Over the course of two days earlier this month, a drama played on the Georgian railways that showed the labour movement at its best.
This has not always been the case in Georgia, a country whose most famous sons in recent times have been Stalin and Beria.
And yet Georgia has a long tradition of working-class struggle, and Georgian labour and social democratic leaders punched far above their weight in the Russian Social Democratic Party and the Second International in the years up to 1917.
That tradition was largely forgotten in the decades following the 1921 Red Army invasion of Georgia.
But there are signs – such as the recent railway strike – of a new vigour among the Georgian trade unionists.
The issues that concerned the “Georgian Railway Workers New Trade Union” (GRWNTU) will be familiar to workers in the UK and elsewhere.
According to Ilia Lezhava, the deputy chairman of the union, those issues included the following demands: “pay for overtime work, increased wages and bonus system based on experience, as well as a return of the 13th pay system by the end of the year.”
The union called for a nationwide strike to begin on Thursday, November 14th, but the railway company did all it could to disrupt the strike and prevent its spread.
While in the capital Tbilisi the strike was solid, in western Georgia, it ran into strong resistance from the employer.
Some key union leaders were uncontactable, and reported that threats were made against them.
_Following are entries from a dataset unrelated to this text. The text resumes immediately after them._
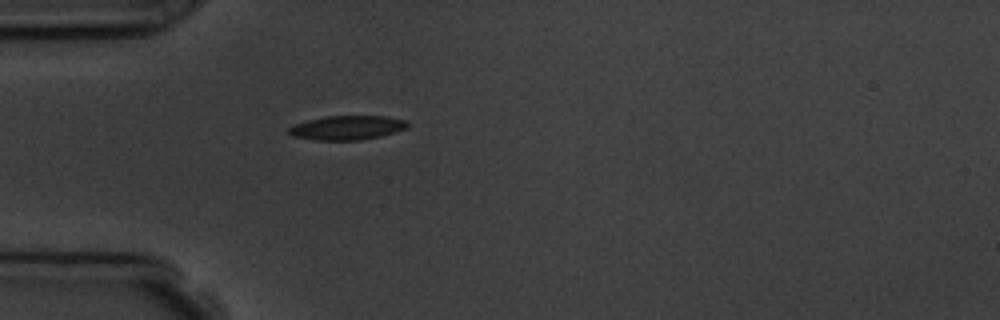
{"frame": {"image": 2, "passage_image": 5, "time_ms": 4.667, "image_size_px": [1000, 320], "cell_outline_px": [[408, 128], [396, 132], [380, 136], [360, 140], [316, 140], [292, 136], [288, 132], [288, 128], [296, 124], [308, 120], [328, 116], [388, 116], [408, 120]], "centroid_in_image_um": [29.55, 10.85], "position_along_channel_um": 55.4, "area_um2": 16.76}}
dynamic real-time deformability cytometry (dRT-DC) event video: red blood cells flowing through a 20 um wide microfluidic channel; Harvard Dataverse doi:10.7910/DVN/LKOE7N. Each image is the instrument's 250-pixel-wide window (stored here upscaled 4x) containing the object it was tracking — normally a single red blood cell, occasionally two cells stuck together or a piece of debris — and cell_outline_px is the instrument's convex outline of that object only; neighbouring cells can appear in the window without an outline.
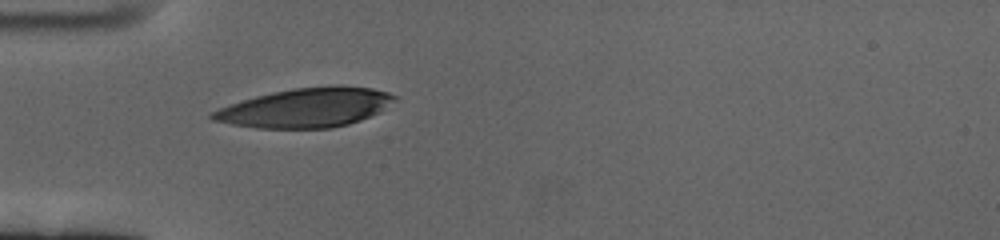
{"species": "human", "species_latin": "Homo sapiens", "temperature_condition": "cold", "stored_images_in_passage": 34, "camera_frame_rate_fps": 3000, "um_per_image_px": 0.085, "donor": {"sex": "female"}, "frame": {"image": 1, "passage_image": 1, "time_ms": 0.0, "image_size_px": [1000, 240], "cell_outline_px": [[396, 100], [380, 112], [360, 120], [348, 124], [332, 128], [256, 128], [232, 124], [212, 120], [208, 116], [212, 112], [220, 108], [256, 96], [272, 92], [292, 88], [332, 84], [340, 84], [372, 88], [388, 92], [396, 96]], "centroid_in_image_um": [26.05, 9.13], "position_along_channel_um": 59.0, "area_um2": 41.85}}
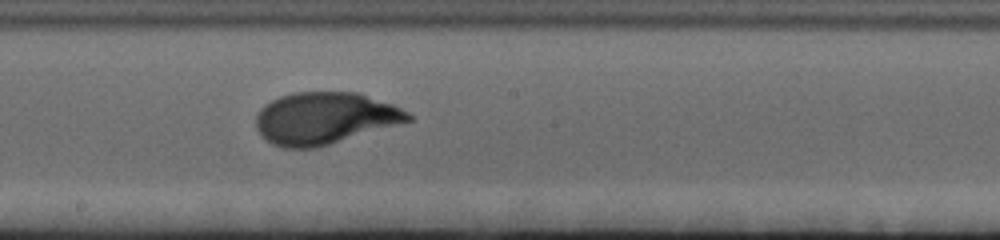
{"frame": {"image": 2, "passage_image": 16, "time_ms": 5.0, "image_size_px": [1000, 240], "cell_outline_px": [[412, 120], [316, 148], [284, 148], [272, 144], [256, 128], [256, 116], [260, 108], [264, 104], [280, 96], [292, 92], [356, 92], [392, 104], [408, 112], [412, 116]], "centroid_in_image_um": [27.57, 10.04], "position_along_channel_um": 220.6, "area_um2": 45.72}}
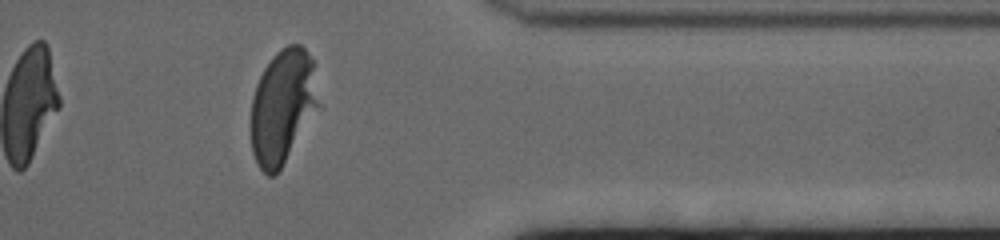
{"frame": {"image": 3, "passage_image": 32, "time_ms": 10.333, "image_size_px": [1000, 240], "cell_outline_px": [[324, 108], [280, 168], [272, 176], [268, 176], [256, 164], [252, 152], [248, 124], [252, 96], [256, 84], [264, 68], [276, 52], [280, 48], [288, 44], [300, 44], [304, 48], [312, 60]], "centroid_in_image_um": [24.07, 9.08], "position_along_channel_um": 387.3, "area_um2": 47.16}, "authors_computed_cell_mechanics": {"area_um2": 45.1418, "velocity_mm_per_s": 3.3533, "shape_relaxation_time_tau1_ms": 3.5263, "shape_relaxation_time_tau2_ms": null, "deformation_change_tau1": 0.2174, "deformation_change_tau2": null}}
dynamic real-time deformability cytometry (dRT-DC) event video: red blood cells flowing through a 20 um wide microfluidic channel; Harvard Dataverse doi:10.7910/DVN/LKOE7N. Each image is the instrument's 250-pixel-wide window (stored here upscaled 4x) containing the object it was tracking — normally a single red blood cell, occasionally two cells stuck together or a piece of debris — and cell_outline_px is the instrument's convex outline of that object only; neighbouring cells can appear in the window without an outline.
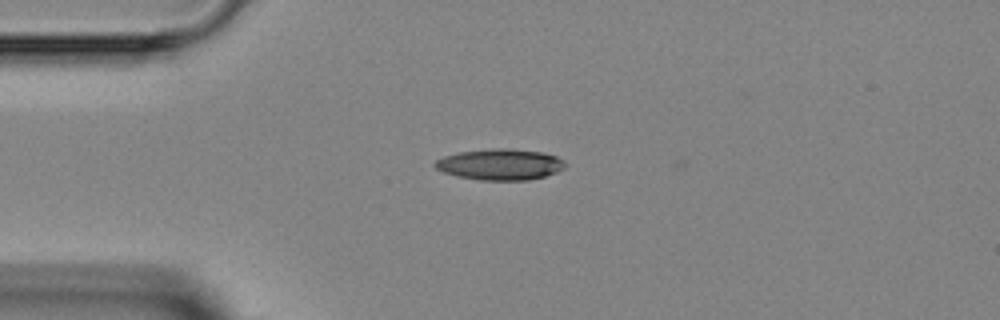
{"species": "Egyptian fruit bat (a non-hibernating species)", "species_latin": "Rousettus aegyptiacus", "temperature_condition": "room temperature", "stored_images_in_passage": 2, "camera_frame_rate_fps": 3000, "um_per_image_px": 0.085, "animal": {"sex": "female"}, "frame": {"image": 1, "passage_image": 2, "time_ms": 1.0, "image_size_px": [1000, 320], "cell_outline_px": [[568, 164], [564, 168], [556, 172], [544, 176], [528, 180], [480, 180], [456, 176], [444, 172], [436, 168], [432, 164], [436, 160], [444, 156], [460, 152], [492, 148], [508, 148], [540, 152], [556, 156], [564, 160]], "centroid_in_image_um": [42.51, 13.97], "position_along_channel_um": 42.5, "area_um2": 23.58}}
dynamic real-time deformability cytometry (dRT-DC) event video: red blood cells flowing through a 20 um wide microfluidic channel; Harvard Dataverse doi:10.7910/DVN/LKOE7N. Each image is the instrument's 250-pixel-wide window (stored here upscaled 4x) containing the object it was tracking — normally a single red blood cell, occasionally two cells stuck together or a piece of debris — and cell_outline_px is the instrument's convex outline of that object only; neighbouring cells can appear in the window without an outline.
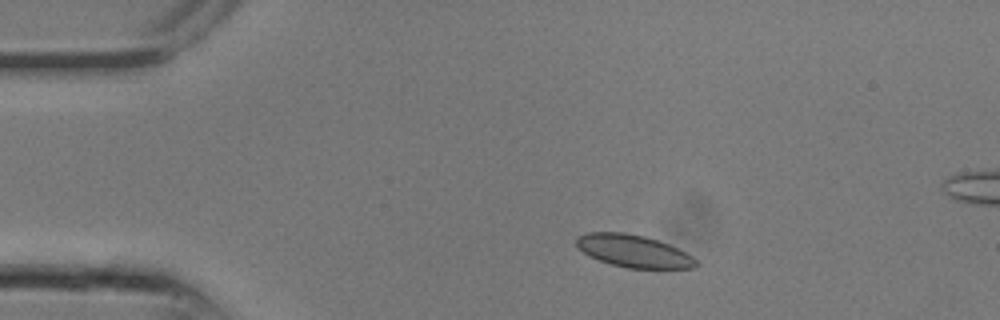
{"species": "common noctule bat (a hibernating species)", "species_latin": "Nyctalus noctula", "temperature_condition": "room temperature", "stored_images_in_passage": 9, "camera_frame_rate_fps": 3000, "um_per_image_px": 0.085, "animal": {"sex": "male", "body_mass_g": 13.3}, "frame": {"image": 1, "passage_image": 3, "time_ms": 0.667, "image_size_px": [1000, 320], "cell_outline_px": [[700, 264], [696, 268], [628, 268], [612, 264], [588, 256], [576, 244], [576, 236], [588, 232], [624, 232], [644, 236], [668, 244], [692, 256]], "centroid_in_image_um": [53.84, 21.34], "position_along_channel_um": 31.2, "area_um2": 22.43}}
As the Georgian Trade Union Confederation (GTUC) reported – in a language reminiscent of an earlier era, “Some of the attendants at the strike were unknown individuals. They were not in uniform, however we knew that they were working for certain structures.”
The GTUC put out an appeal for help, and got a quick response from the International Trade Union Confederation, based in Brussels.
In a strongly worded statement to the Georgian authorities, ITUC General Secretary Sharan Burrow wrote “I am very much concerned by the information I received regarding the on-going pressure and defamation exerted by the management before and during the strike. Instead of negotiating, the management interfered in the union internal affairs and in particular its right of assembly. When the notice of the strike went public, the management started to threaten workers of reprisals in case they joined the strike. To mislead public attention, GR management also tried to slander the railway union and GTUC by speaking of blackmail and sabotage as well as by accusing the GTUC leadership of masterminding the process.”
The employer’s efforts to break the strike only made it stronger.
As a leader of the GTUC in Tbilisi put it in an email message, “the workers of the Western part of the railways have been joining the protest all day long and now it resembles a real general strike.”
Within a few short hours, it was all over.
The GTUC issued a statement saying that “Following 6-hour talks a consensus has been reached regarding all three issues raised by the Georgian Railway Workers New Trade Union. The just fight of the railway workers has been successful and the outcome meets the interests of the railway workers. The Georgian Railway has now resumed its operation in a usual mode.”
In Brussels, Sharan Burrow issued a second statement later in the day saying that “Management should have had the good sense to negotiate from the beginning. Thanks to the solidarity of the railway workers and their determination to achieve a just settlement, good sense has prevailed and the workers and their families will now get fair reward for their work.”
For the workers’ movement in Georgia, this victory – sweet though it is – is only the beginning.